[Dataset entries]

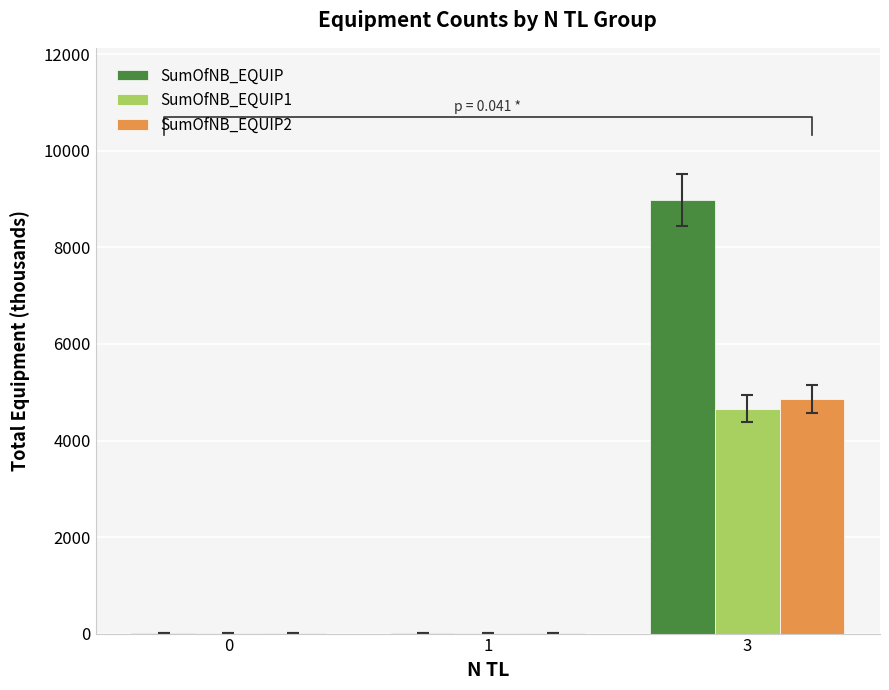

What is the difference between the maximum and minimum values in the SumOfNB_EQUIP2 series?

4861.9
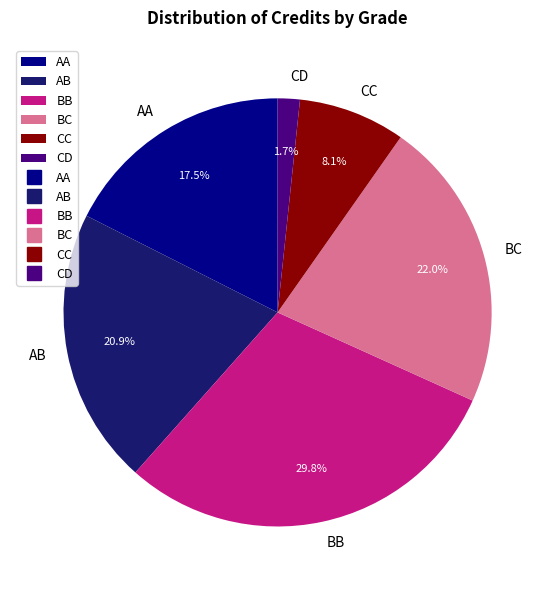

Approximately how many times larger is the value at BB compared to BC?

1.4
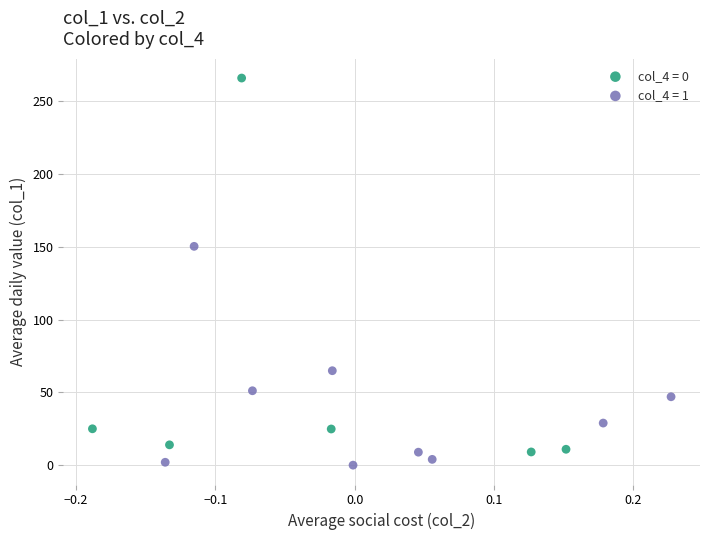

Which series has the widest spread of Y values?

col_4 = 0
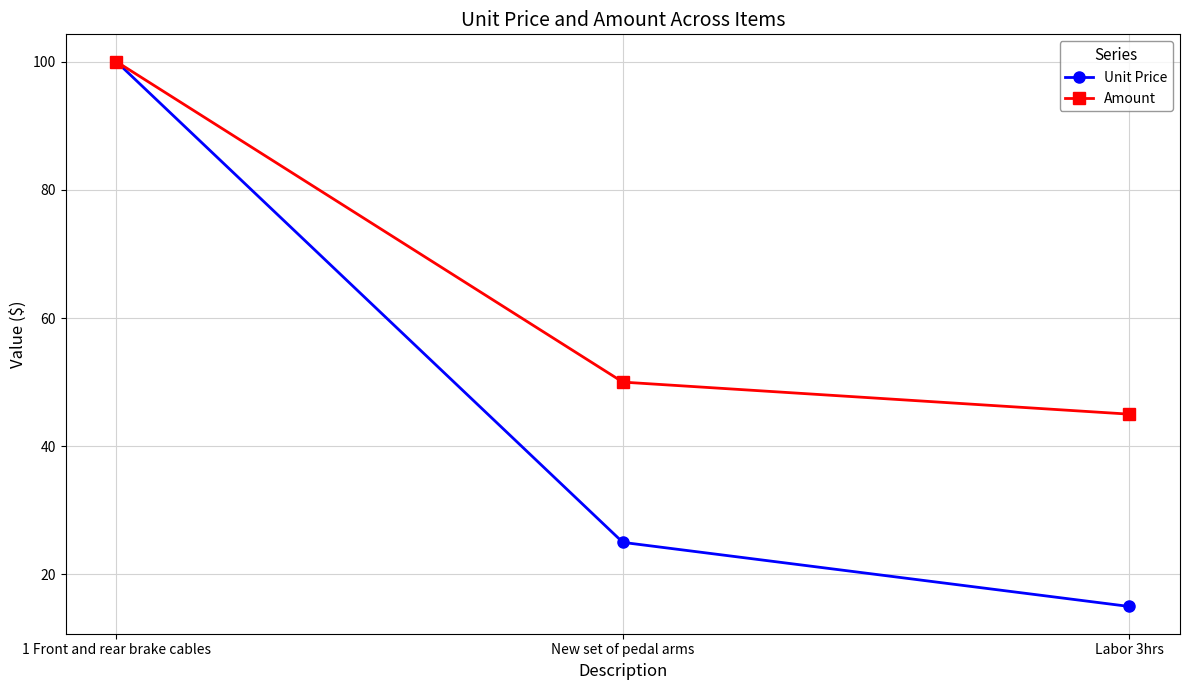

Does the chart display data point markers on the line(s)?

Yes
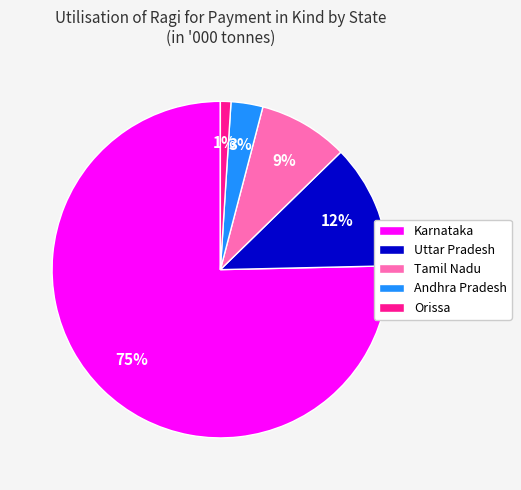

What percentage is the Tamil Nadu slice, to the nearest percent?

9%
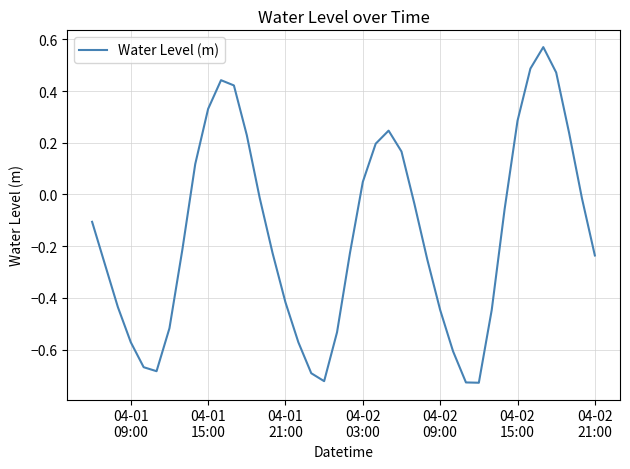

What is the difference between the maximum and minimum values?

1.3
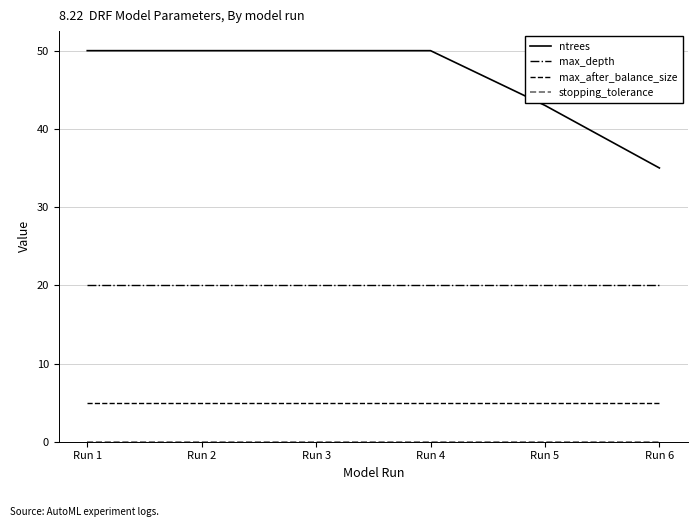

What is the lowest value of the max_after_balance_size series?

5.0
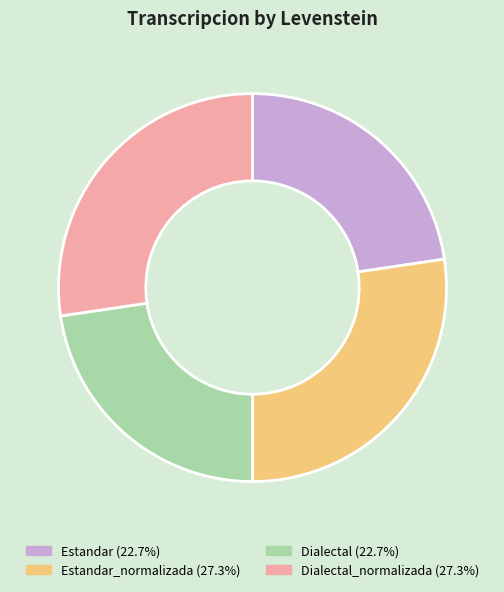

Is the sum of Estandar (22.7%) and Dialectal (22.7%) greater than half?

No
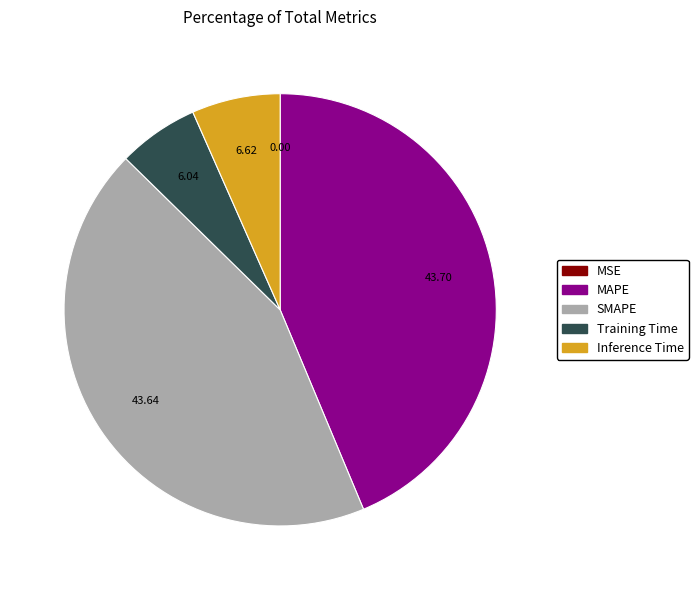

Does MAPE represent more than half of the total?

No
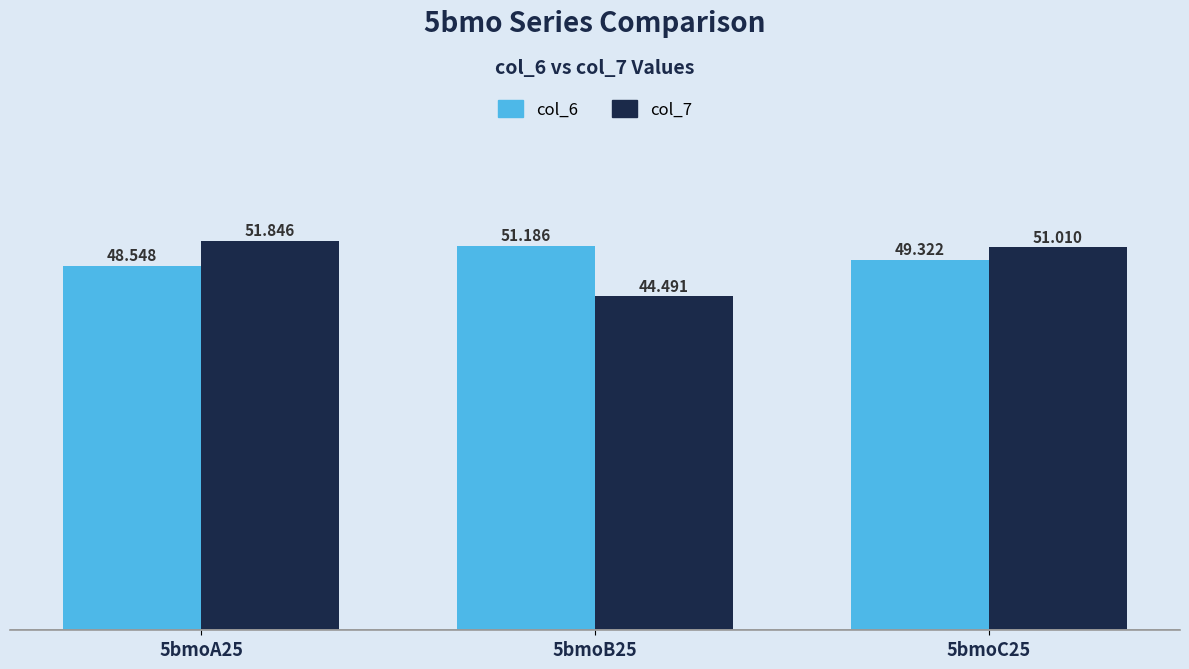

How many data points in col_6 are less than 49?

1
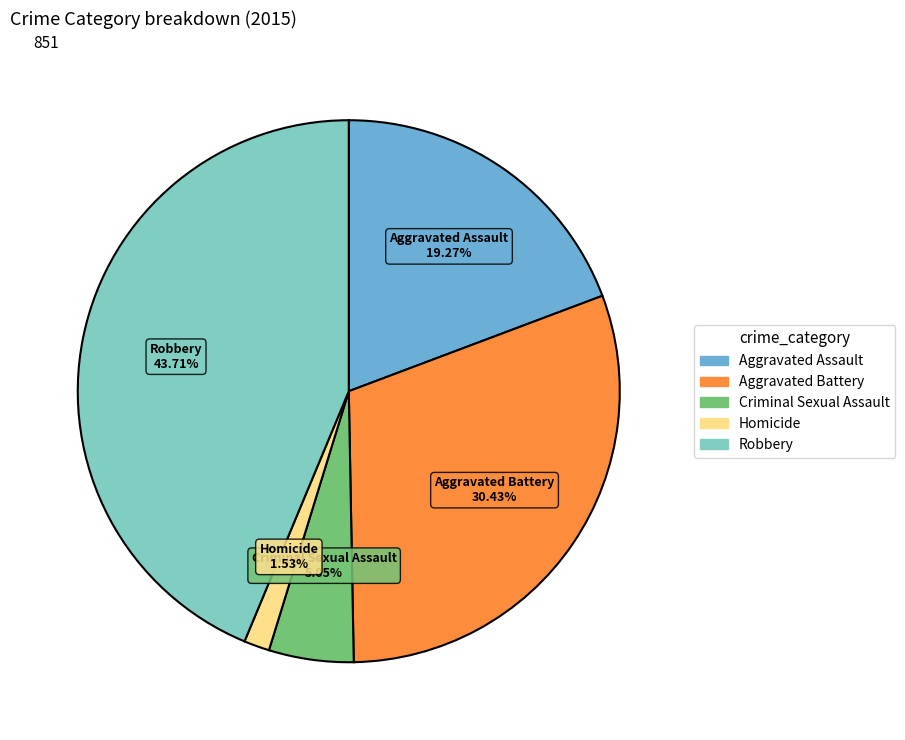

Rank the categories by value from lowest to highest.

Homicide, Criminal Sexual Assault, Aggravated Assault, Aggravated Battery, Robbery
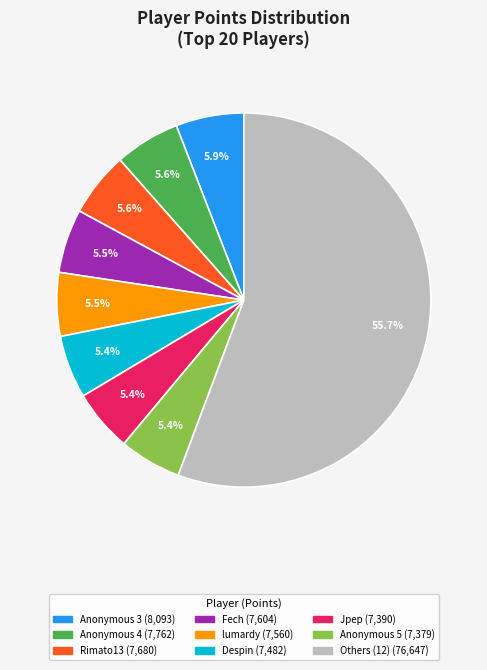

Is there a majority slice in this chart?

Yes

THE PROBLEM — Update the listing by replacing every "chart" with "graph" and leaving all other text unchanged. Omit the pictures from your answer.

OUTPUT —
What is the difference between the maximum and minimum values in the SumOfNB_EQUIP2 series?

4861.9

Approximately how many times larger is the value at BB compared to BC?

1.4

Which series has the widest spread of Y values?

col_4 = 0

Does the graph display data point markers on the line(s)?

Yes

What percentage is the Tamil Nadu slice, to the nearest percent?

9%

What is the difference between the maximum and minimum values?

1.3

What is the lowest value of the max_after_balance_size series?

5.0

Is the sum of Estandar (22.7%) and Dialectal (22.7%) greater than half?

No

Does MAPE represent more than half of the total?

No

How many data points in col_6 are less than 49?

1

Rank the categories by value from lowest to highest.

Homicide, Criminal Sexual Assault, Aggravated Assault, Aggravated Battery, Robbery

Is there a majority slice in this graph?

Yes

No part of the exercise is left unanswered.